- _Work order 1_
Write out the car design forum thread from "I'm not really" to "(Jun 1, 2014)", copying every word unchanged.
- _Work order 2_
Carry on the car design forum thread from the point where it stops.

- _Document segment_
□ □ □

Let me reiterate this is a "design" thread, its kind of written in the title, you might want to read the title if you missed that. No one said anything about buying or not buying the Mazda.

I have literally just said what rolls through my head the first time I see a car and as its a "design" thread no ****s are given for how a car drives or feels, its all in the bodywork.

Also, brand image, and stereotypical images are two totally different things. It appears that most non-car folk buy a car based on the badge. It also appears that most guys wouldn't be seen dead in a Fiat Cinquecento as its gives a stereotype of a girl's car. (watch inbetweeners, you'll see what I mean)

Also, a Porsche Boxster looks pretty manly, so does a Z4.


----------



## -Kev- (Oct 30, 2007)

Stop with the personal comments please..


----------



## Kerr (Mar 27, 2012)

Rayaan said:


> Let me reiterate this is a "design" thread, its kind of written in the title, you might want to read the title if you missed that. No one said anything about buying or not buying the Mazda.
> 
> I have literally just said what rolls through my head the first time I see a car and as its a "design" thread no ****s are given for how a car drives or feels, its all in the bodywork.
> 
> ...


Calm down. I only asked a question of you to try and gauge what you are getting it by your posts.

Yes I did read it was a design post.

What's the difference between a brand image and a stereotypical image? Surely a brand image is based on stereotypes as well?

As I said, you've had a go at others for buying due to stereotypes, but I'm just reading you applying them too.

What makes a car a hairdresser's car? If you weren't using stereotypes, surely a feminine car would have been a fairer description? Hairdresser's car is a derogatory description.

Again the Boxter isn't in the same class of car as a MX5. The Z4 with a small engine isn't that close either.


----------



## pantypoos (Aug 7, 2014)

I've always liked MX5s and the new one is really aggressive looking and that's something the MX5 has always lacked, i really like it and want one. However my vote goes for the Ford GT, that is simply an awesome looking machine that gives me a little tingle downstairs!

I'm not really sure how the likes of the XF, Suberb and CX90 can even compare, but i guess the old adage of 'beauty is in the eye of the beholder' is very true.


----------



## Rayaan (Jun 1, 2014)

□ □ □

- _Data records_
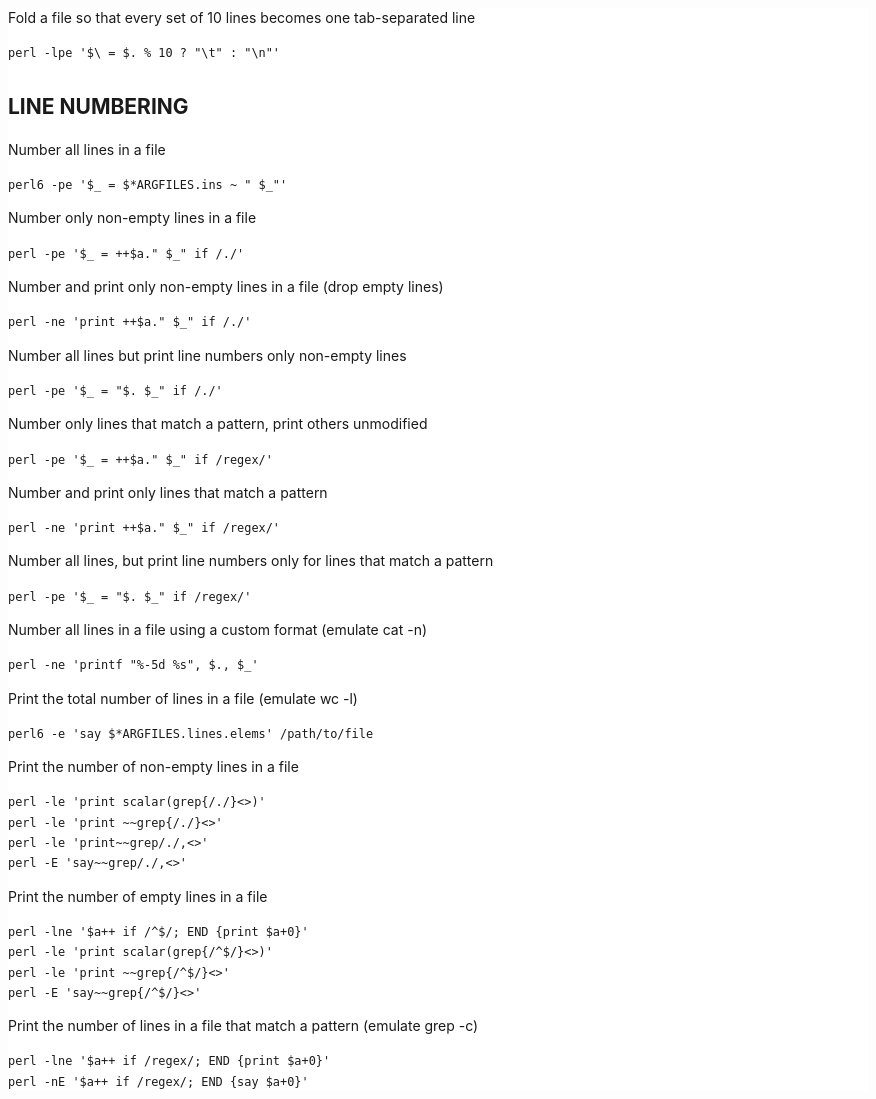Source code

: Fold a file so that every set of 10 lines becomes one tab-separated line

    perl -lpe '$\ = $. % 10 ? "\t" : "\n"'


LINE NUMBERING
--------------

Number all lines in a file

    perl6 -pe '$_ = $*ARGFILES.ins ~ " $_"'

Number only non-empty lines in a file

    perl -pe '$_ = ++$a." $_" if /./'

Number and print only non-empty lines in a file (drop empty lines)

    perl -ne 'print ++$a." $_" if /./'

Number all lines but print line numbers only non-empty lines

    perl -pe '$_ = "$. $_" if /./'

Number only lines that match a pattern, print others unmodified

    perl -pe '$_ = ++$a." $_" if /regex/'

Number and print only lines that match a pattern

    perl -ne 'print ++$a." $_" if /regex/'

Number all lines, but print line numbers only for lines that match a pattern

    perl -pe '$_ = "$. $_" if /regex/'

Number all lines in a file using a custom format (emulate cat -n)

    perl -ne 'printf "%-5d %s", $., $_'

Print the total number of lines in a file (emulate wc -l)

    perl6 -e 'say $*ARGFILES.lines.elems' /path/to/file

Print the number of non-empty lines in a file

    perl -le 'print scalar(grep{/./}<>)'
    perl -le 'print ~~grep{/./}<>'
    perl -le 'print~~grep/./,<>'
    perl -E 'say~~grep/./,<>'

Print the number of empty lines in a file

    perl -lne '$a++ if /^$/; END {print $a+0}'
    perl -le 'print scalar(grep{/^$/}<>)'
    perl -le 'print ~~grep{/^$/}<>'
    perl -E 'say~~grep{/^$/}<>'

Print the number of lines in a file that match a pattern (emulate grep -c)

    perl -lne '$a++ if /regex/; END {print $a+0}'
    perl -nE '$a++ if /regex/; END {say $a+0}'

□ □ □

- _Reply 1_
I'm not really sure how the likes of the XF, Suberb and CX90 can even compare, but i guess the old adage of 'beauty is in the eye of the beholder' is very true.


----------



## Rayaan (Jun 1, 2014)

- _Reply 2_
SPARTAN said:


> Rayaan said:
> 
> 
> > Then you're obviously self conscious and lack confidence.
> ...


----------



## -Kev- (Oct 30, 2007)

last time i'll say keep this polite and on topic


----------



## 182_Blue (Oct 25, 2005)

Wow, someone's bored, let's just say i will take a very dim view if this carries on :thumb:


----------



## Soul boy 68 (Sep 8, 2013)

It will be a crying shame if this thread gets locked, there has been some very good opinions on this topic.


----------



## JBirchy (Oct 9, 2010)

There has been some seriously nicely designed cars lately and although I'm no expert in design, my favourite is the Bentley EXP10 Speed Six. I thought it was stunning, inside and out.

There are many other nice ones in that list too.

Golden age of car design?


----------



## Kerr (Mar 27, 2012)

JBirchy said:


> There has been some seriously nicely designed cars lately and although I'm no expert in design, my favourite is the Bentley EXP10 Speed Six. I thought it was stunning, inside and out.
> 
> There are many other nice ones in that list too.
> 
> Golden age of car design?


I'm not sure about the golden age of car design. I guess we'll know in 30 years from now and we see how many become proper classics.

Cars are more calculated these days and many miss the charm of older cars.

The other thing is many are all too similar. Looks at how many car of the day threads end up saying that car in one car mixed with another. A lot of designers do appear to have run out of ideas.


----------



## andy665 (Nov 1, 2005)

Kerr said:


> I'm not sure about the golden age of car design. I guess we'll know in 30 years from now and we see how many become proper classics.
> 
> Cars are more calculated these days and many miss the charm of older cars.
> 
> The other thing is many are all too similar. Looks at how many car of the day threads end up saying that car in one car mixed with another. A lot of designers do appear to have run out of ideas.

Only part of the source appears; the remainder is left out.